The following account, sent to me by a Facebook friend in 2015, is without doubt one of the most disturbing and chilling stories of the Men in Black/Women in Black kind that I have on record. It begins as follows and relates to events which occurred in late 2008: “Dear Mr. Redfern, I have an interest in Forteana and ‘high-strangeness,’ but I’ve always been a skeptic and only researched the subjects from a folklorist’s point of view. However, I have had one experience which a friend of mine said I should send to you, so here it is. I was speaking at the IAFA (International Association of Fantasy in the Arts) conference this March and attended a speech of a friend who spoke on high-strangeness in the desert and MIB. I told her of my experience, and she said, ‘You NEED to tell this to Nick Redfern!’ I had read some of your blog posts about the nature of Bigfoot-type entities (I agree with you there is more to them than an unknown ape, but I won’t digress) and knew you had written books on the subject of MIB.

“I worked as a bar manager at a sports bar in Tampa, Florida, and at 2:00 AM I cashed out the servers and sent them home and closed down the kitchen. The bar itself closed at 3:00 AM, but my last few barflies stumbled out before 2:30. I closed out the credit cards, counted the register, abused my free credits on the jukebox, and sat down to wait out the clock. At about ten minutes to three a couple walked in. I told them it was last call and cash only at this point, and locked the doors behind them, not even really paying attention to them (rude, I know, but after 12 hours, give me a break). When I did notice them, I began to feel uneasy.

“Neither one of them sat down on the stools in front of the bar. They each ordered a non-alcoholic beer, and then just stood there holding their drinks, about two stools apart. Then I noticed how they were dressed. I dress in a ‘goth’ style and prefer black, but these two were definitely not goths, despite the (almost) all-black attire. The man, who appeared older than the woman, maybe about 40-ish, wore a black double-breasted suit of an outdated cut. I’d say maybe 1950’s style, with a rumpled black shirt and a crooked black tie.

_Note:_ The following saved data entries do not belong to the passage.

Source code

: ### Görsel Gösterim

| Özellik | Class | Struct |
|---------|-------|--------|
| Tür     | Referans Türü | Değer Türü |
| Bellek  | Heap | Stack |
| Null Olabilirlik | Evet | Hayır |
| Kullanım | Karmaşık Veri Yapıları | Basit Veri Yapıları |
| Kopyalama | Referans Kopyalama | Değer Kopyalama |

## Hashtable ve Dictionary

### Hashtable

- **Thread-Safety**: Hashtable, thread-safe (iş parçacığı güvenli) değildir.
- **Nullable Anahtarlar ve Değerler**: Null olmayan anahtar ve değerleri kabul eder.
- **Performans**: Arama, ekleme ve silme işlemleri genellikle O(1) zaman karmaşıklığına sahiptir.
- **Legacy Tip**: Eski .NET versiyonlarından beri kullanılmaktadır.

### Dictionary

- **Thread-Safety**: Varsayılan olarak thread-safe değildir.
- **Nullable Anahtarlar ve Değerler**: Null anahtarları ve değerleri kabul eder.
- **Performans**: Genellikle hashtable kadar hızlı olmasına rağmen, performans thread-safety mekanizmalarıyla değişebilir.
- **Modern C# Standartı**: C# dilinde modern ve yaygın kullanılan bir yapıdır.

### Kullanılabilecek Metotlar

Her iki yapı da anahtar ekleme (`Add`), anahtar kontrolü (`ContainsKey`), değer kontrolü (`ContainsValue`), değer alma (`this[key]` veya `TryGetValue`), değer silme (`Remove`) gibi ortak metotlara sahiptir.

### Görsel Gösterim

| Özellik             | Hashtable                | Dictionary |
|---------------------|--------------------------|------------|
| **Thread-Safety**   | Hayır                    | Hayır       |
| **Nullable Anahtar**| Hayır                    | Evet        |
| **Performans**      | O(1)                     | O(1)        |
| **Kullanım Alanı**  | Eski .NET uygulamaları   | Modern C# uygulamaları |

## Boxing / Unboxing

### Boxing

“I’d say he was about 5’9 with a thin build. He had incredibly pale skin that showed blue veins underneath (I had turned on all of the house lights by this point, so they stood out in stark contrast), a very high forehead, prominent cheekbones, and deep-set, large, brilliant blue eyes, possibly the most vibrant blue I have ever seen. He had thin, dry, unhealthy-looking silvery-grey hair pulled back in a ponytail, with seemingly random dark brown patches in it, as if he gave a half-assed attempt to dye it and gave up halfway through the process.

“The woman, who was about 5’6, emaciated, and looked about mid-20s, wore a black evening gown with elbow-length satin gloves and had a clashing bright green knit shawl around her shoulders. She had a short bob haircut with bangs, though it really looked like a poorly cared-for wig. She had the same high forehead, cheekbones, and blue eyes as her partner, although her eyes were more narrow and slightly slanted. Neither one had eyebrows. As I started cleaning up behind the bar, the woman began clearing her throat impatiently, so I walked over to see what they wanted (I wanted them to get the hell out of my bar). That’s when I noticed the stench emanating from this woman. Not only did she smell like she hadn’t bathed in a month, she also smelled like chemicals. I used to apprentice as an embalmer, and I swear that woman smelled just like formalin.

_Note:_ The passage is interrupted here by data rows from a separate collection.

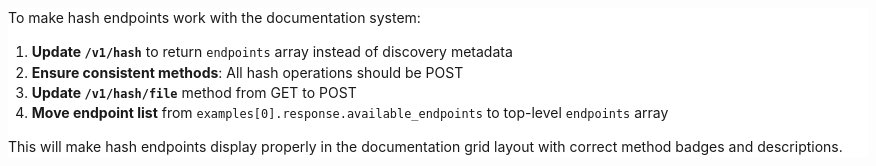 To make hash endpoints work with the documentation system:

1. **Update `/v1/hash`** to return `endpoints` array instead of discovery metadata
2. **Ensure consistent methods**: All hash operations should be POST
3. **Update `/v1/hash/file`** method from GET to POST  
4. **Move endpoint list** from `examples[0].response.available_endpoints` to top-level `endpoints` array

This will make hash endpoints display properly in the documentation grid layout with correct method badges and descriptions.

“When I walked over, the man beckoned me to him and placed a black leather satchel on the bar, from which he removed several photographs and asked me if I knew any of the subjects in those pictures. I decided I would humor him (part of me suspected this must be a police investigation), but when I looked at the pictures I became truly terrified. As I said, I am in the Goth culture here in Tampa, and as I am sure you know, that subculture attracts many paranormal enthusiasts, Wiccans, Satanists, occultists, and so on. Some of the people in these photographs were my friends! Most of the photos looked candid and snapped from hiding, and some of them bore time stamps and were obviously stills from CCTV footage.

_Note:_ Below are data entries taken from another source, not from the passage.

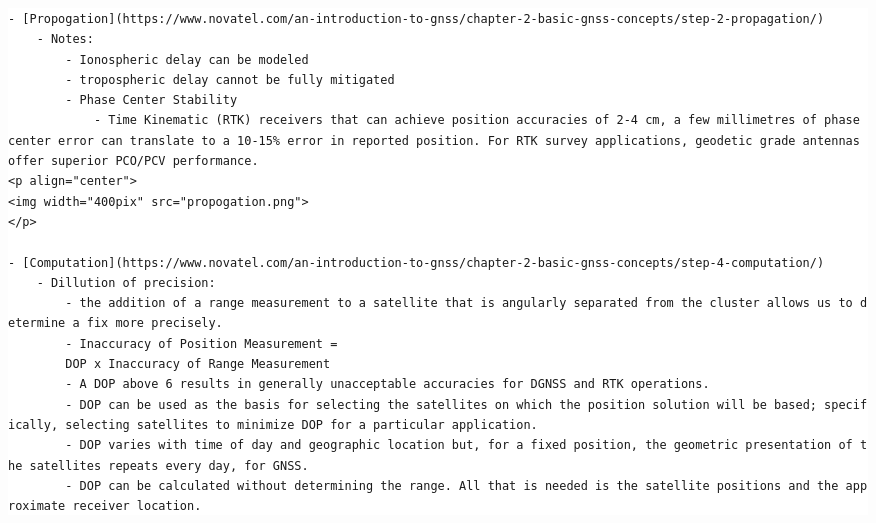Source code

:    - [Propogation](https://www.novatel.com/an-introduction-to-gnss/chapter-2-basic-gnss-concepts/step-2-propagation/) 
        - Notes:
            - Ionospheric delay can be modeled 
            - tropospheric delay cannot be fully mitigated
            - Phase Center Stability
                - Time Kinematic (RTK) receivers that can achieve position accuracies of 2-4 cm, a few millimetres of phase center error can translate to a 10-15% error in reported position. For RTK survey applications, geodetic grade antennas offer superior PCO/PCV performance.
    <p align="center">
    <img width="400pix" src="propogation.png">
    </p>
    
    - [Computation](https://www.novatel.com/an-introduction-to-gnss/chapter-2-basic-gnss-concepts/step-4-computation/) 
        - Dillution of precision:
            - the addition of a range measurement to a satellite that is angularly separated from the cluster allows us to determine a fix more precisely. 
            - Inaccuracy of Position Measurement =
            DOP x Inaccuracy of Range Measurement
            - A DOP above 6 results in generally unacceptable accuracies for DGNSS and RTK operations.
            - DOP can be used as the basis for selecting the satellites on which the position solution will be based; specifically, selecting satellites to minimize DOP for a particular application.
            - DOP varies with time of day and geographic location but, for a fixed position, the geometric presentation of the satellites repeats every day, for GNSS.
            - DOP can be calculated without determining the range. All that is needed is the satellite positions and the approximate receiver location. 
   <p align="center">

“As I looked over the photos, the Stinky Bitch (pardon the term, but it fits!) kept staring and grinning at me. I had the feeling that even though the man was talking, she was the one in charge. I have no idea why I knew this, but I did. I feigned ignorance and told them I had no idea who those people were, and that I was closing now, so they needed to leave. Mind you, they never sat down during this entire period. They both grinned at me like they knew I was lying, the man unlocked the door, and both quietly walked out. They had not even taken a sip from their beers.